* [本文抜粋]:
**********
2019年6月20日(日本時間21日)のNBAドラフト会議でワシントン・ウィザーズが1巡目で日本代表の八村塁(ゴンザガ大)を指名。NBAで初めて日本人選手を1巡目で指名したチームとなった。ここでは、ウィザーズの沿革や戦歴、現役注目選手について紹介したいと思う。

バスケットボールファンで、マイケル・ジョーダン氏を知らない方はいないと思う。そのマイケル・ジョーダン氏が最後にプレーしたチームがワシントン・ウィザーズだ。 ワシントン・ウィザーズはNBAイースタン・カンファレンスのサウスイースト・ディビジョンに属すチームで、本拠地はワシントンD.C、ホームアリーナはキャピタル・ワン・アリーナ(旧名称ベライゾン・センター)にある。創設は1961年、シカゴ・パッカーズの名称で誕生した。その後、ボルティモア、ワシントンD.Cと本拠地を変え、チーム名もボルティモア・ブレッツ、ワシントン・ブレッツと変わる。
ブレッツは弾丸の意味だが、折からの銃社会批判の中イメージダウンを嫌い、ウィザーズ(魔法使い)に変更した。こうして、1997年ワシントン・ウィザーズとして出発、現在に至る。

マイケル・ジョーダン選手と戦歴

ワシントン・ウィザーズとチーム名を変えた直後から低迷期が訪れる。1998-99シーズン18勝32敗(ロックアウトで50試合)、1999-00シーズン29勝53敗、2000-01シーズン19勝63敗だった。2000年マイケル・ジョーダン選手が共同オーナーとして就任、プレイングマネージャーとしてチームの強化に務めるが、再建には至らなかった。
創設からの戦歴はワシントン・ブレッツ時代の優勝1回を含め、ファイナル進出が計4回、ディビジョン優勝が計8回ある。最近では2013-14から2017-18の5シーズンで4度プレーオフに進出し、そのうちの3度はカンファレンス準決勝まで進出した。2018-19シーズンは主力のジョン・ウォールの離脱などもあり低迷、32勝50敗で地区4位に終わった。
**********
* [提供された記録]:
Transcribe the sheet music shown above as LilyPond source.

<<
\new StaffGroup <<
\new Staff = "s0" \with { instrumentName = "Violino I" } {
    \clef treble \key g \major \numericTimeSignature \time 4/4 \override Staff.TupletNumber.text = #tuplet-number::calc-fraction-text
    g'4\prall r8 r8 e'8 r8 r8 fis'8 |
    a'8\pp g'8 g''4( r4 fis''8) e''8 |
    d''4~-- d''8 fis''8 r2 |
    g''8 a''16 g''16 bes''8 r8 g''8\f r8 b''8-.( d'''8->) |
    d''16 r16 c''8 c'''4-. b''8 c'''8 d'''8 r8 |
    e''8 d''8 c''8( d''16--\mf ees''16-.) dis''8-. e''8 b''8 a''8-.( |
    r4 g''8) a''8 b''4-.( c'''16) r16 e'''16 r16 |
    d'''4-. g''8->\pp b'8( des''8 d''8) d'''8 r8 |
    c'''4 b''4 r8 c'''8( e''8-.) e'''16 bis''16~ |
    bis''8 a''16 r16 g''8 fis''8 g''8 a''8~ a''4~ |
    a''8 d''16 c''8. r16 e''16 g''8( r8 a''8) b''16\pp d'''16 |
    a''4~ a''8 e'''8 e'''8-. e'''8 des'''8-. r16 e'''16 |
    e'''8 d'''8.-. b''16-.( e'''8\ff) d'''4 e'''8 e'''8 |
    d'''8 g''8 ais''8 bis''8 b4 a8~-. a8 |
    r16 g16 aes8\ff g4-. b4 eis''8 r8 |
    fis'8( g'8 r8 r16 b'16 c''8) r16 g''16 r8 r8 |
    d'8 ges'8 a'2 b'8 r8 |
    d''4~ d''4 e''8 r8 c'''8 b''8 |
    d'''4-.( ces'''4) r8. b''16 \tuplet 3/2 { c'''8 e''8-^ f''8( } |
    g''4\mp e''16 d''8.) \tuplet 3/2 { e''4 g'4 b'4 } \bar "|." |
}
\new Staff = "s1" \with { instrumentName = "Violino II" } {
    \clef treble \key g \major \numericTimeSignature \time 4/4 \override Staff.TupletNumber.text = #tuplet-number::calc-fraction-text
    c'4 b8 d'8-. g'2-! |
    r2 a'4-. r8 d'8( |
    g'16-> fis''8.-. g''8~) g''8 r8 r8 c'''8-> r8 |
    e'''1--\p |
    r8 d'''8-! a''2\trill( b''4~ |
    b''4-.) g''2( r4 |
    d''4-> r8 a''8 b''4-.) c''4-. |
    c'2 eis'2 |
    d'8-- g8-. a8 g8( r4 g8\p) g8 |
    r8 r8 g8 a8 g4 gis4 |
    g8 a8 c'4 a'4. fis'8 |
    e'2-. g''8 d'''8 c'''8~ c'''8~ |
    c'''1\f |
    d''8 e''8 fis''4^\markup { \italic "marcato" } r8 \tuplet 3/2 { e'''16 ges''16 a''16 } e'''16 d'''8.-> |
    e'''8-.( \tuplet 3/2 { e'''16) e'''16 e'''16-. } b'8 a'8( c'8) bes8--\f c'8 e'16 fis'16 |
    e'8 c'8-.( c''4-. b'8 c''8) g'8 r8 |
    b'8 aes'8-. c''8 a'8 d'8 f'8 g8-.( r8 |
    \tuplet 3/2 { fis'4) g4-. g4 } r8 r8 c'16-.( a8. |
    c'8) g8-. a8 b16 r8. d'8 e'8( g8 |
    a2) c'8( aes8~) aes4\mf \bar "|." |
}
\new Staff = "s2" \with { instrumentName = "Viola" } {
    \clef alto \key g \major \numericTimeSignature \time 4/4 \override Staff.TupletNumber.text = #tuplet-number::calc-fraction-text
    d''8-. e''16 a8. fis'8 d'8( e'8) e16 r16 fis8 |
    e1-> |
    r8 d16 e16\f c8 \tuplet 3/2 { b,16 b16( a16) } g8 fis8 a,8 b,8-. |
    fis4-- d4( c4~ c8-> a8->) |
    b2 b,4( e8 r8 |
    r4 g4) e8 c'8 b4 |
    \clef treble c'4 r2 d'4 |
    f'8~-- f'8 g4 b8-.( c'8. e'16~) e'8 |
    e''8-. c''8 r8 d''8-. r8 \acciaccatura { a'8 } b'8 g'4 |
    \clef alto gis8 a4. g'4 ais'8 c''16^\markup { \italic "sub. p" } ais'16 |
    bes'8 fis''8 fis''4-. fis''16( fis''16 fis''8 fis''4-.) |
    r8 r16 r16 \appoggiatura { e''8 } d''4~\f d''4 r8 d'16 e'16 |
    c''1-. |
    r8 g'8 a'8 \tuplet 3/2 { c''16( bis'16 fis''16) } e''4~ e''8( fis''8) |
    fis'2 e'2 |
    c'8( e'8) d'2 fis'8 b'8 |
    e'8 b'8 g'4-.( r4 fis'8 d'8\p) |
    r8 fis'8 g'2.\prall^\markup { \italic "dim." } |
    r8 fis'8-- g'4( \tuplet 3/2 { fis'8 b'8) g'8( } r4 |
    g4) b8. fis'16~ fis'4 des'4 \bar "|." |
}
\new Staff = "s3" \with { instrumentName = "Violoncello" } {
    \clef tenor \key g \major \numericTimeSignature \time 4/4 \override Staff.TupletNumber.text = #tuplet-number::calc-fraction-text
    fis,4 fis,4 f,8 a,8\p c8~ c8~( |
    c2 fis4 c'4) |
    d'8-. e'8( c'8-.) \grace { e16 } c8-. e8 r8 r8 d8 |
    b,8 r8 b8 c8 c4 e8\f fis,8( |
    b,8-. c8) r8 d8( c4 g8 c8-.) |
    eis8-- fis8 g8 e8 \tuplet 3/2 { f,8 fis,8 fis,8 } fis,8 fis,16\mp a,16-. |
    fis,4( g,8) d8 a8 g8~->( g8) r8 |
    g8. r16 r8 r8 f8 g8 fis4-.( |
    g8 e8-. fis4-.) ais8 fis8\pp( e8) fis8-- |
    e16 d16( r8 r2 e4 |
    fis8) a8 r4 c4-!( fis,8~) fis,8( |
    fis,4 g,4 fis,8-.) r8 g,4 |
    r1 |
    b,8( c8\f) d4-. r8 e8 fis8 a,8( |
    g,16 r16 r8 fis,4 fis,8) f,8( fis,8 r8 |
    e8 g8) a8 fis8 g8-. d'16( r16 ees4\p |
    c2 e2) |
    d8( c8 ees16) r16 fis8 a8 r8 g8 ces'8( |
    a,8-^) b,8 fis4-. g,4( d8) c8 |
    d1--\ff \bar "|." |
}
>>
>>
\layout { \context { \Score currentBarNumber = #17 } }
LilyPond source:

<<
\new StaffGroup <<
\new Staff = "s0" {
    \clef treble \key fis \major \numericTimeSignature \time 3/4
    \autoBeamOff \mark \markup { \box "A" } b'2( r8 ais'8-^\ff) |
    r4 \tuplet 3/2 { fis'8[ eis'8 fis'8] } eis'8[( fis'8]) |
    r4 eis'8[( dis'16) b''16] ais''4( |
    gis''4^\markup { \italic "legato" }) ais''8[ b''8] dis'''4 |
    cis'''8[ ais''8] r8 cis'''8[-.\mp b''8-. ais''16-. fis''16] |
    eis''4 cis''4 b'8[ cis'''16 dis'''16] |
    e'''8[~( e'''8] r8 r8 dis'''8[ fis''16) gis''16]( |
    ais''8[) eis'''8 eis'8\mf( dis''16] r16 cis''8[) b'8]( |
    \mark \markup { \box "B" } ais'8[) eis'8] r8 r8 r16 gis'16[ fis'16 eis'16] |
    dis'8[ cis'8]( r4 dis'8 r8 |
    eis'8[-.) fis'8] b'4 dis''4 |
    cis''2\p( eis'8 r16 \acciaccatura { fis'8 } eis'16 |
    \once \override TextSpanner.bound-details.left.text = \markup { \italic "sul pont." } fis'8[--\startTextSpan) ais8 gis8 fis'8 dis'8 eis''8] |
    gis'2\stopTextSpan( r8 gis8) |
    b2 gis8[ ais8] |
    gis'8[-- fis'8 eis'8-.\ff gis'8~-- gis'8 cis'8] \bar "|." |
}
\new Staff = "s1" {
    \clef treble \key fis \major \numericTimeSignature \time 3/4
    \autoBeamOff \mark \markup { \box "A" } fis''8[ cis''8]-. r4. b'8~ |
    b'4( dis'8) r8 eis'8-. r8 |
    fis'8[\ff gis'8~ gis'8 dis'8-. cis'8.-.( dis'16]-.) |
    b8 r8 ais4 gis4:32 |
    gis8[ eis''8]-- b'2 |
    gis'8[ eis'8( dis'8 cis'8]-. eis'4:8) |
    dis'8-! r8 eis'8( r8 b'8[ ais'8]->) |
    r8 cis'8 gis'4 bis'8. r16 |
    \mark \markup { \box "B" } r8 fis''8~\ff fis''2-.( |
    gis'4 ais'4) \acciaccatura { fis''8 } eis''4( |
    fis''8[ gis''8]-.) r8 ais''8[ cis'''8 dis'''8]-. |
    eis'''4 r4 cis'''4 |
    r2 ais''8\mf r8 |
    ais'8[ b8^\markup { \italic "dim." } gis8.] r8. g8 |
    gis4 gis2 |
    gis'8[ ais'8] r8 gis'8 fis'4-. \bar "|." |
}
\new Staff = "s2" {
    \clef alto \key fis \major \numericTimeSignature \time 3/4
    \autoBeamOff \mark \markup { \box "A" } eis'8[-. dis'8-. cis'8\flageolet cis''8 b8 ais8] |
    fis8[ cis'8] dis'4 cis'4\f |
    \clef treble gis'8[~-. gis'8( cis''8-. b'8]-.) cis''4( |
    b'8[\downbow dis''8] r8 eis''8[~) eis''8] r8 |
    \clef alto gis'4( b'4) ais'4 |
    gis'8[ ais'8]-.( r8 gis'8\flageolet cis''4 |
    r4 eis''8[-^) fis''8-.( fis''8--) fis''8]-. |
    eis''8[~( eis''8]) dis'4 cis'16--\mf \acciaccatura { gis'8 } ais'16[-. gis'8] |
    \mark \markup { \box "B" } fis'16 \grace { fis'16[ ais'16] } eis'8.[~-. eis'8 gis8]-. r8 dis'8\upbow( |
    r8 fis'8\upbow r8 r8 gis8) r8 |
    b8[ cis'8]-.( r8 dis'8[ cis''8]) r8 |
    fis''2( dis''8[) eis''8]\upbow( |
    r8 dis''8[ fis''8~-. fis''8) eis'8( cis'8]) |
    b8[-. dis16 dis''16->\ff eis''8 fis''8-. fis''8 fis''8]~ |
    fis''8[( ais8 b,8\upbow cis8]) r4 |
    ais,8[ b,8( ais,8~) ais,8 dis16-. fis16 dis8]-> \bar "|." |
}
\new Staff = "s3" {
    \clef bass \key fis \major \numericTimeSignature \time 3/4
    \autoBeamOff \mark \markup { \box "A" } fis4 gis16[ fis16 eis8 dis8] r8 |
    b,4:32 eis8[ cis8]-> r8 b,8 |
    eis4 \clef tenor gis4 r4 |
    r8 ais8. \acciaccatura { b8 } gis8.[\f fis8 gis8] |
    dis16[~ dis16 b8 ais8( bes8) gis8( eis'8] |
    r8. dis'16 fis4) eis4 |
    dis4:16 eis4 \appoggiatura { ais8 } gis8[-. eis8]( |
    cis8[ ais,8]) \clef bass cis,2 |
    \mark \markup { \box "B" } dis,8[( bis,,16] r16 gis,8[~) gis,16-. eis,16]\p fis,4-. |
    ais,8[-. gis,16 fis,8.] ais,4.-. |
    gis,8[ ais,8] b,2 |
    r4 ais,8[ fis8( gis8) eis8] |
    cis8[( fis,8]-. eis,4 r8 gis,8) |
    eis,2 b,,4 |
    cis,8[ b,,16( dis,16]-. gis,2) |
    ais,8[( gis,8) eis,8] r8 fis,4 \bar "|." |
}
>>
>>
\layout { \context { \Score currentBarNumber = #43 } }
**********
* [実施する課題]:
[1] 本文のうち、「2019年6月20日(日本時」という語句を含むところから始まり「シントン・ブレッツと変わる。」で終わる部分を、一字一句変えずに書き写してください。
[2] 本文に出てくる、このチームが創設以来名乗ってきたチーム名をすべて挙げてください。
これらの記録は、本文とは別の出典から取られたものです。

* [解答一覧]:
[1]
2019年6月20日(日本時間21日)のNBAドラフト会議でワシントン・ウィザーズが1巡目で日本代表の八村塁(ゴンザガ大)を指名。NBAで初めて日本人選手を1巡目で指名したチームとなった。ここでは、ウィザーズの沿革や戦歴、現役注目選手について紹介したいと思う。

バスケットボールファンで、マイケル・ジョーダン氏を知らない方はいないと思う。そのマイケル・ジョーダン氏が最後にプレーしたチームがワシントン・ウィザーズだ。 ワシントン・ウィザーズはNBAイースタン・カンファレンスのサウスイースト・ディビジョンに属すチームで、本拠地はワシントンD.C、ホームアリーナはキャピタル・ワン・アリーナ(旧名称ベライゾン・センター)にある。創設は1961年、シカゴ・パッカーズの名称で誕生した。その後、ボルティモア、ワシントンD.Cと本拠地を変え、チーム名もボルティモア・ブレッツ、ワシントン・ブレッツと変わる。

[2] シカゴ・パッカーズ、ボルティモア・ブレッツ、ワシントン・ブレッツ、ワシントン・ウィザーズ